Right, my latest coursework for photography involved experimental of which I chose to use text on my images. To relate my work to an artist is becoming increasingly hard. I know of one photographer who used text in some way for his images and that was Robert frank. I cant seem to find any examples of his work with text used, neither can I find any other photographers who used a lot of text in their images, whether it be superimposed or not.



If someone could help me with this, I'd be very grateful. Just some names, or some examples would be brilliant!

Thanks In advance.

Paul


----------



## Hertz van Rental (Feb 21, 2005)

There have been one or two photographers who have used text in some way on their pictures. Most have been forgotten with good reason (it was a popular thing to do late 70's through the 80's).
I'll go through my library and see if I can come up with some names but to get you started:
The man who is king in this area - and basically killed it as a form of expression for anyone else (he does it with intelligence, humour and wit) - is Duane Michals.

*WARNING* some of Michals work is not worksafe. Click on the links if you want but do not blame me if you get offended.

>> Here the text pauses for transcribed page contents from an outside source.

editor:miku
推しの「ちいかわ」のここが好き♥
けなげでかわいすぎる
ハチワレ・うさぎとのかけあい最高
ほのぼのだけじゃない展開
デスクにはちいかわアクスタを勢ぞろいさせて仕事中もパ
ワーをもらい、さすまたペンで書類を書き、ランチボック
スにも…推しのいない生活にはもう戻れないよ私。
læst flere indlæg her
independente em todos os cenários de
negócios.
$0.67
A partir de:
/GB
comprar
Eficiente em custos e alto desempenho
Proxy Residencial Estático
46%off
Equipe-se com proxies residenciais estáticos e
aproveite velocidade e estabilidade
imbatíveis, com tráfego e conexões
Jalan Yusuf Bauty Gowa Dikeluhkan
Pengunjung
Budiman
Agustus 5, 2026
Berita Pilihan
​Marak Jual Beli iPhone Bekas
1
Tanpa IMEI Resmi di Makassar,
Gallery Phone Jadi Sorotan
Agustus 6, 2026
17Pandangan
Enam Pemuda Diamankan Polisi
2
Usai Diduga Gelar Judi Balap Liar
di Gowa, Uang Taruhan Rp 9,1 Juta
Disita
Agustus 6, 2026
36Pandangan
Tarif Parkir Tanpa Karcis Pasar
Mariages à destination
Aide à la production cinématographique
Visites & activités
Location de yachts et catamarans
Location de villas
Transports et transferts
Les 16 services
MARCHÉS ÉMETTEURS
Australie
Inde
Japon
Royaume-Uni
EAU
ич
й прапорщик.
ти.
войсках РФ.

http://www.temple.edu/photo/photographers/michals/duane.html
http://www.the-artists.org/ArtistView.cfm?id=45E7C781-617C-4459-B3CDE5B015595C9F
http://www.photoinsider.com/pages/michals/michals.html
http://www.kochgallery.com/artists/contemporary/Michals/

These should give you a taste. Personally I think Michals is one of the greatest and most original photographers alive to-day.


----------



## Force of Nature (Feb 21, 2005)

thanks dude, those links are great, but it doesnt really show him up using text on his images. Thats what Im really after. If you could remember those names, it would be fantastic.


----------



## Digital Matt (Feb 21, 2005)

I think you need to explain it a little better Paul.  Some of those images have text on the border.  You mean someone shooting double exposures with text in the photograph itself.  Am I right?


----------



## Force of Nature (Feb 22, 2005)

Yeh, Kind of. Just any text! On the main image.


----------